THE PROBLEM
Pull out the lines word for word, starting at the line that contains "order: Columbiformes" and stopping after the line that contains "common name: Common ground-dove".

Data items

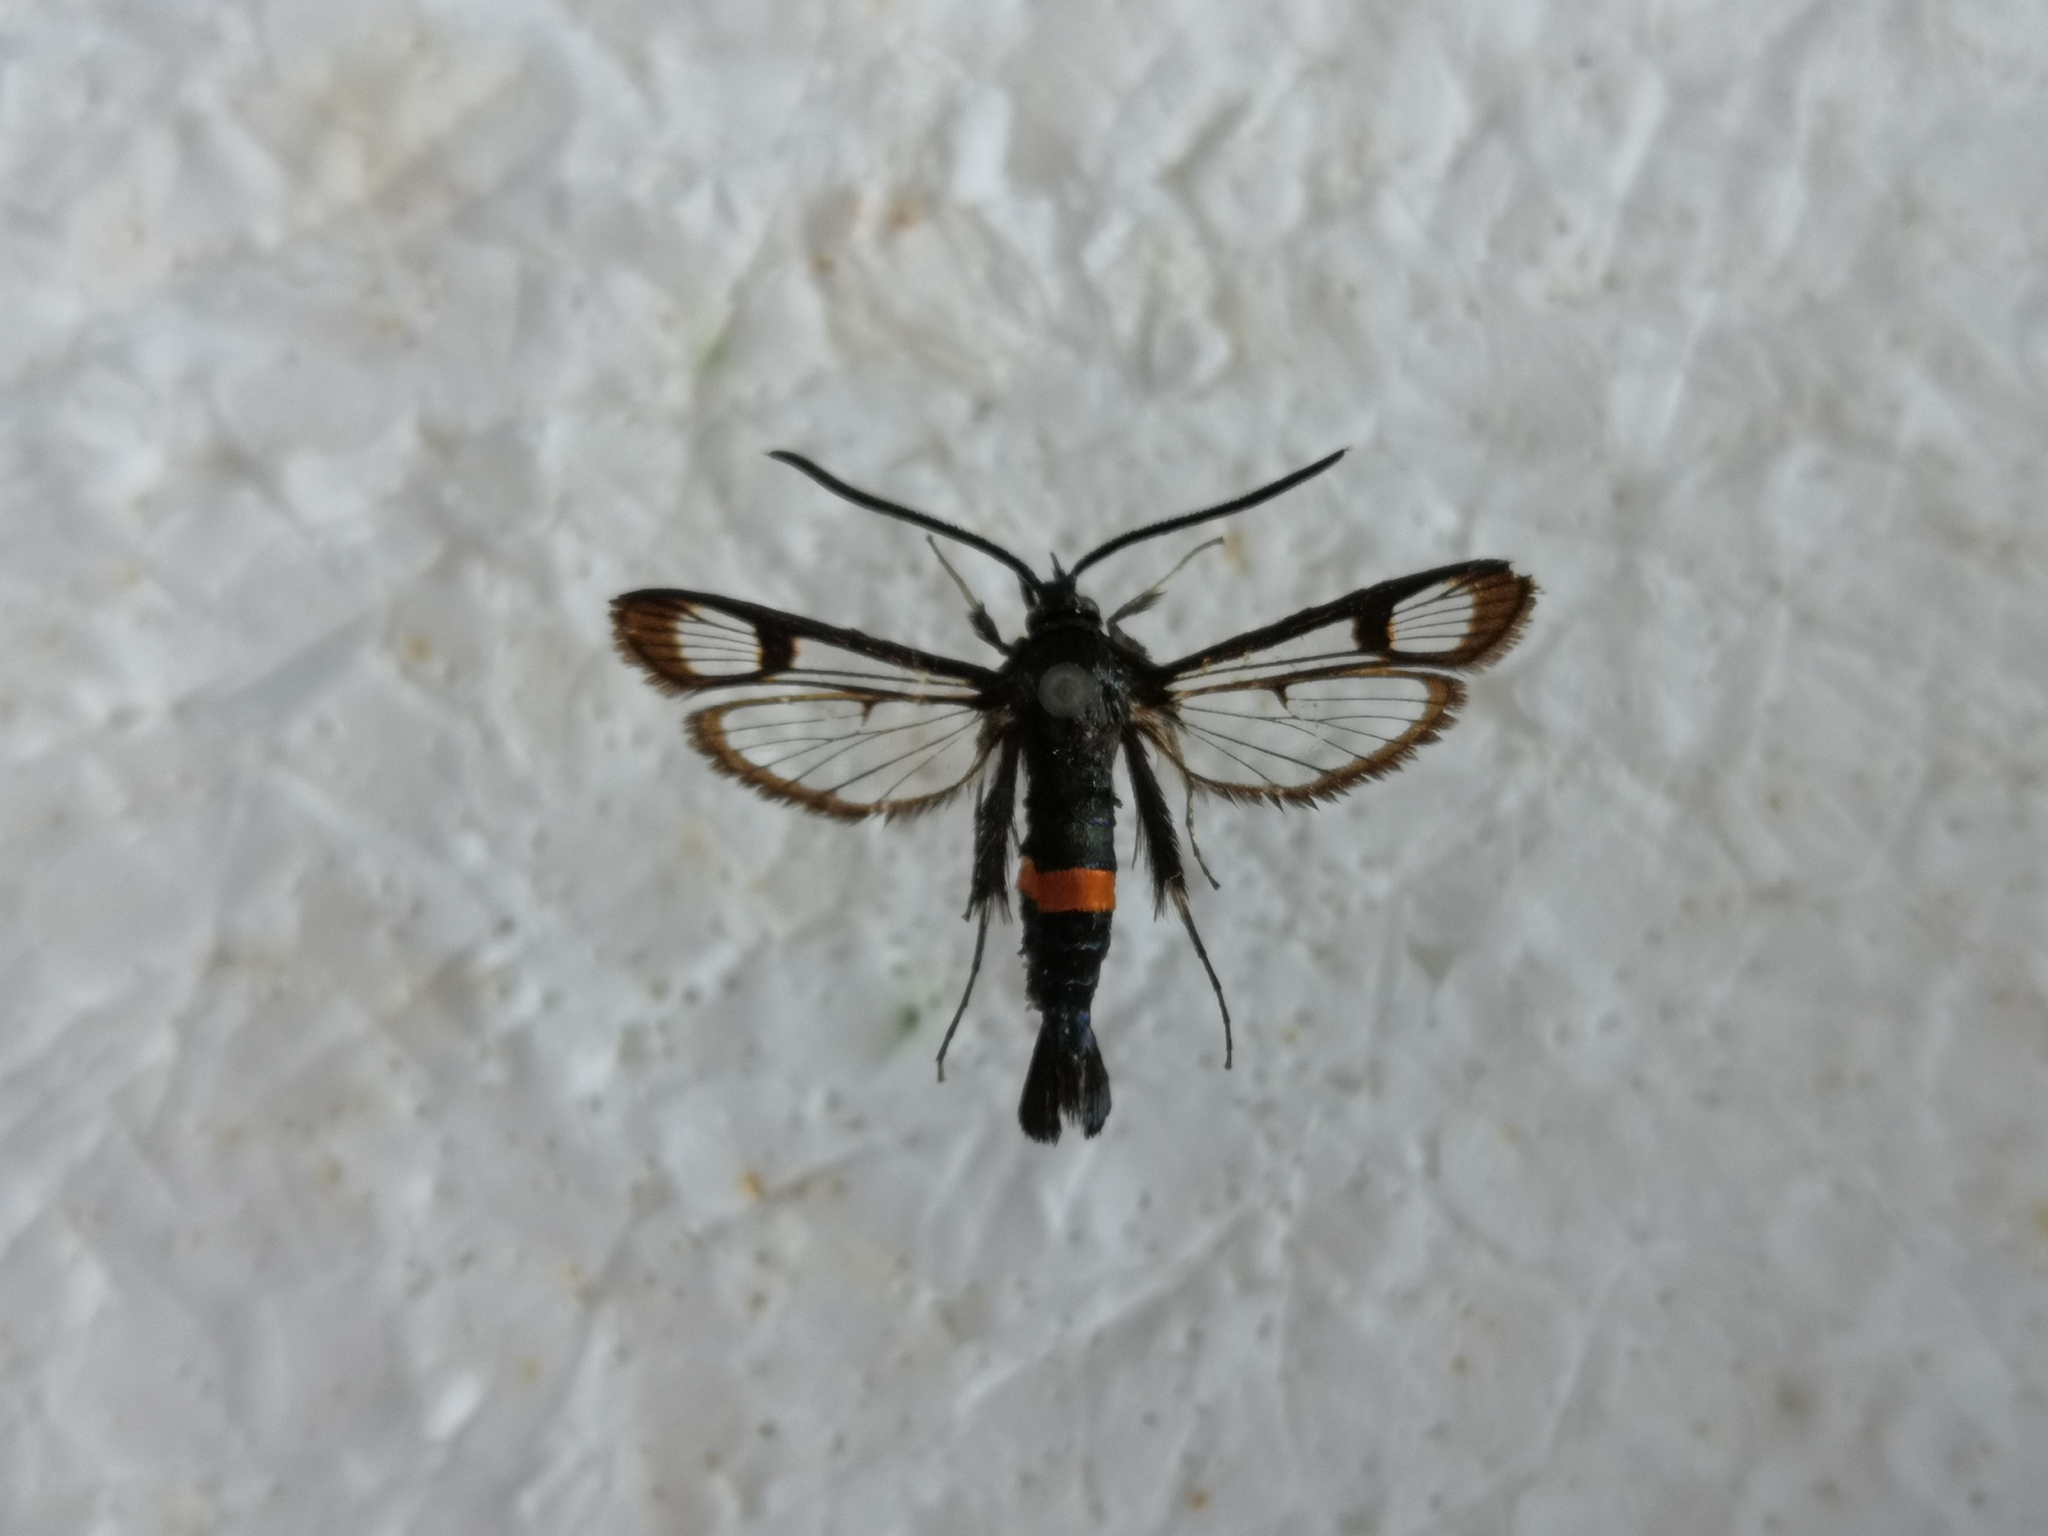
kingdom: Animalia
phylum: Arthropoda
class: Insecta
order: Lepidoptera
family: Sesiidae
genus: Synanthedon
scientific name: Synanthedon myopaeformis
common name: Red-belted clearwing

--

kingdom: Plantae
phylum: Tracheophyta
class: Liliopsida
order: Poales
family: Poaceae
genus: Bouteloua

--

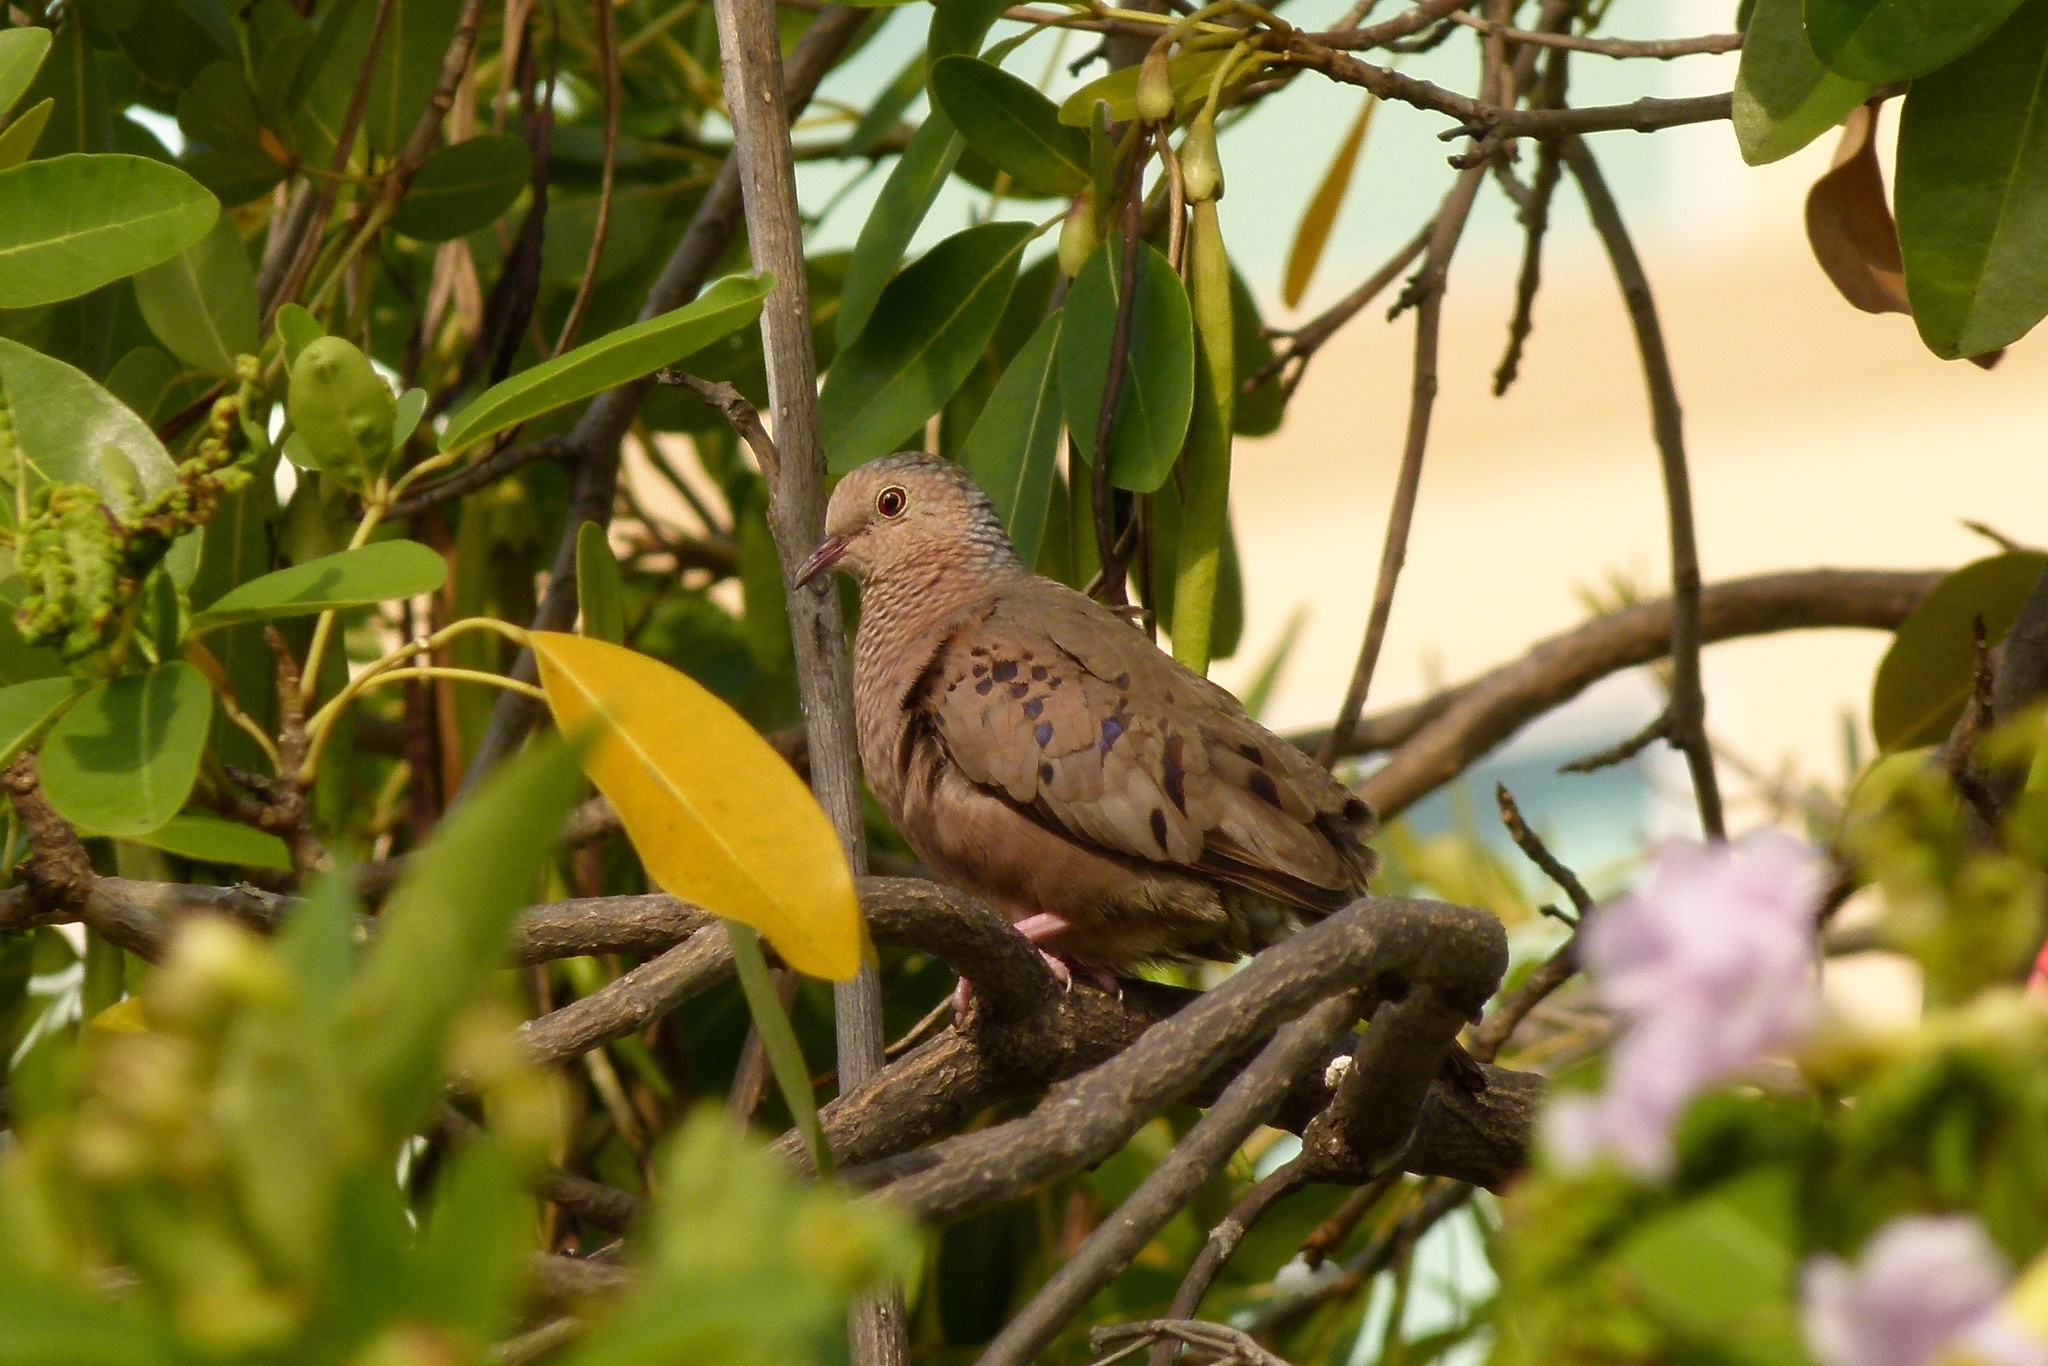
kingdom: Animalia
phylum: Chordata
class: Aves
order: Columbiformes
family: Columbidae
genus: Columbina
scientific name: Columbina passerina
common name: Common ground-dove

RESPONSE TO THE TASK
order: Columbiformes
family: Columbidae
genus: Columbina
scientific name: Columbina passerina
common name: Common ground-dove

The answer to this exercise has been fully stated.